Terrorism is a real threat and we need to take steps to defeat it. What we do not need is mass hysteria.

Americans living in the United States are as likely to be struck by lightning as they are to be killed by a terrorist attack. Terrorism is not an existential threat. Yet today, over half of Americans fear they will be attacked by a terrorist group.

The word terrorism is instructive; it works by instilling fear in mass groups of people. The horrific recent mass shooting in Orlando is an example; the shooter pledged allegiance to ISIS, giving the group the ability to use non-stop media coverage of the attack as free advertising. The attention after the attack is what it prizes most because it is bait.

Calling for a total ban on all Muslims entering the U.S. is mindless hysteria that takes the bait.

There are over 2 million Muslims already living in this country. Since 9/11, Muslim attackers or people claiming to act in the name of Islam have killed fewer than 100 people (including Orlando); but during that same time, 180,000 Americans were murdered for non-terrorism reasons by non-Muslim killers.
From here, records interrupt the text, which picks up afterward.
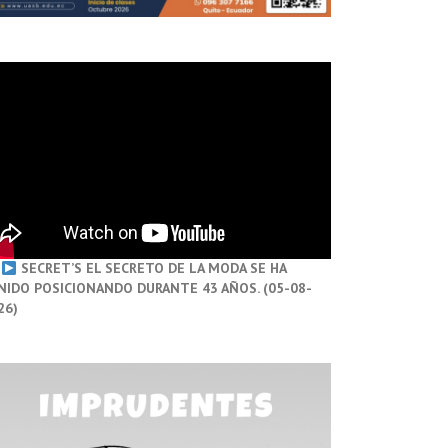
SECRET’S EL SECRETO DE LA MODA SE HA
NIDO POSICIONANDO DURANTE 43 AÑOS. (05-08-
26)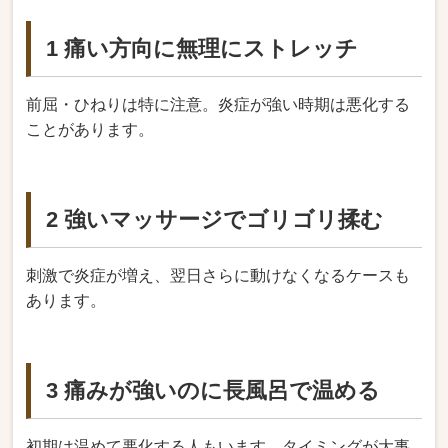
1 痛い方向に無理にストレッチ
前屈・ひねりは特に注意。炎症が強い時期は悪化する
ことがあります。
2 強いマッサージでゴリゴリ揉む
刺激で炎症が増え、翌日さらに動けなくなるケースも
あります。
3 痛みが強いのに長風呂で温める
初期は温めて悪化する人もいます。タイミングが大事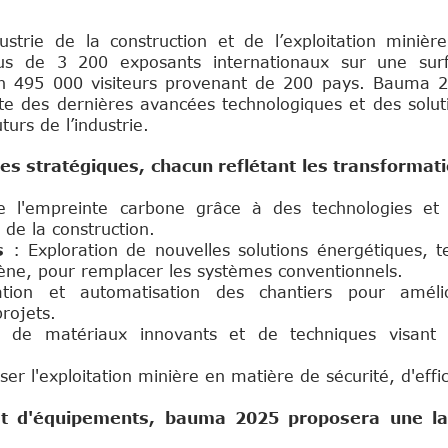
rie de la construction et de l’exploitation minière
plus de 3 200 exposants internationaux sur une sur
ron 495 000 visiteurs provenant de 200 pays. Bauma 
e des dernières avancées technologiques et des solut
turs de l’industrie.
es stratégiques, chacun reflétant les transformat
 l'empreinte carbone grâce à des technologies et
de la construction.
s
: Exploration de nouvelles solutions énergétiques, te
ène, pour remplacer les systèmes conventionnels.
ation et automatisation des chantiers pour améli
projets.
 de matériaux innovants et de techniques visant 
er l'exploitation minière en matière de sécurité, d'effic
et d'équipements, bauma 2025 proposera une la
Yet now we have the Republican Party’s presidential nominee calling for a ban on Muslims. ISIS wants western countries to persecute Muslims and engage in more wars abroad because they think those are steps which will lead to a final apocalyptic battle between the community of Islamic faithful and everyone else.

But while it wants to appear strong, in reality it is weak.

Like San Bernardino, the Orlando attack was inspired by ISIS, but not directly planned by the group. ISIS is resorting to appeals for individuals to carry out attacks on their own because it doesn’t have the capability or resources to plan and carry out any attacks against us directly.

It lacks that capability for two reasons: because our military, intelligence and law enforcement agencies have been successful at capturing or killing would be attackers abroad, and the overwhelming majority of the world’s Muslims have rejected its call for more attacks.

Not only that, the U.S. military has Muslim-Americans serving on active duty today. I served with them for 10 years here at home and in Iraq. A Muslim ban tells those service men and women — defenders of our country — that they are no different from ISIS. Such a ban is nothing less than a knife in the back to those who have fought to defend our country.

A person who would stick a knife in the back of our own military members does not deserve to be commander in chief.

Jason Belcher of Harold is an Iraq War veteran.